The bots are great in every other respect, though.  Sure, they'll never actually replace a human player, but they're more than good enough for a few hundred hours of offline play.  All the tricks the Skaarj demonstrated in Unreal are on display again, and tuned up to use every weapon.  Bots jump and dodge, retreat if they're low on health, make decisions about what weapon to use based on their proximity to you as well as their own inventories, switch between firemodes when it makes sense, and plenty else.  Upping the bot difficulty doesn't just make them do more damage or give them more health (it doesn't even do that in the first place), it makes them smarter.  Or ‘smarter’ if you really care - it changes their reaction times and how accurate they are, how aggressively they'll act, and even how good they are at using the weapons beyond just aiming.  A low-level bot might not get close enough to hit you with the Pulse Gun’s alt fire, or will use a Rocket Launcher in close quarters with all the risks of splash damage and self-death that entails.  Higher difficulty bots will bank Flak shots off walls and bounce grenades around corners, lay fields of Biorifle goop, or be deadly-accurate with a sniper rifle from above.  
The bots are what really put UT99 firmly on the ‘classic’ shelf, because its contemporaries just didn't offer the same thing.  Again, Quake 2 had bots, but they served the purpose of being moving targets and not much else.  Driving UT’s bots was a dead-simple, if tedious to implement, system.  If you'll indulge me, I'm gonna pull back the hood and reveal the not-at-all-secret ways Unreal Tournament made all of its bots so good at playing each map.
All over a map, there are invisible waypoints hand-placed by the designer.  The goal is to make a rough trail of waypoints to each part of the map.  Bots see each waypoint and have the ability to travel in a wide radius around each.  Weapons, ammo, health, armor, and special powerups all act as special waypoints that a bot will see and travel to if they don't already have what that pickup is.  Players and other bots are considered waypoints as well, and when all that comes together, a bot will very intuitively move around the level.  Placing a waypoint higher in the air will make a bot jump to reach it, so having them move over obstacles is simple.  Like I said,  it only requires a loose sort of web across the level, as the world geometry itself is also something a bot sees.  Going around a corner or a box in the middle of a room is no issue provided the waypoints are good enough.
So now that you know how the sausage is made, what does that mean for the game?  Well, quite a lot.  Bot support is built into every single one of the maps UT99 shipped with, which is no small feat considering the base game came with 53 maps across four gamemodes (deathmatch and team deathmatch use the same maps), with a further 30 maps added for every gamemode but Assault over the course of four free downloadable bonus packs.
Every single one of those is playable, to this day, offline with a complement of bots just as ready to rock as they were almost twenty years ago.  And that's not event counting the thousands of user-made maps still available for download, but we'll talk about modding in a bit.  Because right now, it's time to talk about another excellent thing present on each map - the music.
Returning from Unreal are indisputable gods of music Alexander Brandon and Michiel van den Bos, who trade the previous game's subdued alien score for a soundtrack full of some of the boppin’est, crunchiest, hypest EDM tracks of the late 90s.  (Can you tell I don't know anything about music?)

* Record set
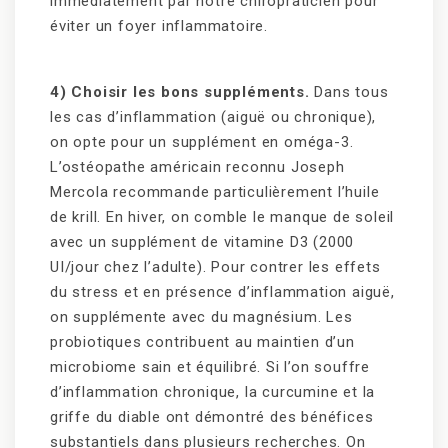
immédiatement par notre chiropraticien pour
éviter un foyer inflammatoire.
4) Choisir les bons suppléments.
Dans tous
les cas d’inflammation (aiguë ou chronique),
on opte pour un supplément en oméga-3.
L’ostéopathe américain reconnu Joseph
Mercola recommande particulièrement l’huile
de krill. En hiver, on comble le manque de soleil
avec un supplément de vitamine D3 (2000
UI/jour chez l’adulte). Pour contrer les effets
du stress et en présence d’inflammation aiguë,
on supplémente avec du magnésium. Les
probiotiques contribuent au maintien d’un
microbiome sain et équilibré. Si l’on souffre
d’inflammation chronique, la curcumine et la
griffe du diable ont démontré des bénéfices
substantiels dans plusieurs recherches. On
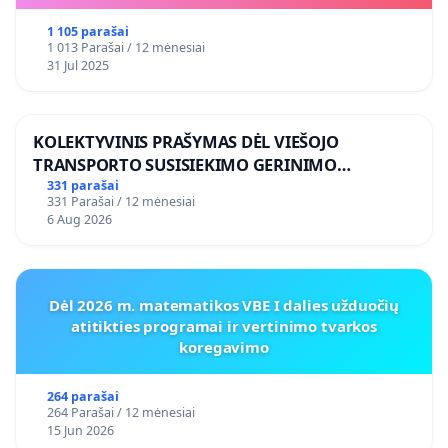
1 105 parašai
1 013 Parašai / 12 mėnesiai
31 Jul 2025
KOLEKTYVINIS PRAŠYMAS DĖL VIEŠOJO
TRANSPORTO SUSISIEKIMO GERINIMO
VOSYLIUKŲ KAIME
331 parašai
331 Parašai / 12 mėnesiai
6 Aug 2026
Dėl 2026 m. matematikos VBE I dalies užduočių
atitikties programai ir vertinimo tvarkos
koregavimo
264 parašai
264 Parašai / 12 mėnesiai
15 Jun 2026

* Using the information
1 > According to the Unreal Tournament review, how many maps did the base game ship with?
2 > Please output the Unreal Tournament review word for word, between "Every single one of those" and "anything about music?)", inclusive.

* Answers by task
1 > 53 maps, across four gamemodes.

2 >
Every single one of those is playable, to this day, offline with a complement of bots just as ready to rock as they were almost twenty years ago.  And that's not event counting the thousands of user-made maps still available for download, but we'll talk about modding in a bit.  Because right now, it's time to talk about another excellent thing present on each map - the music.
Returning from Unreal are indisputable gods of music Alexander Brandon and Michiel van den Bos, who trade the previous game's subdued alien score for a soundtrack full of some of the boppin’est, crunchiest, hypest EDM tracks of the late 90s.  (Can you tell I don't know anything about music?)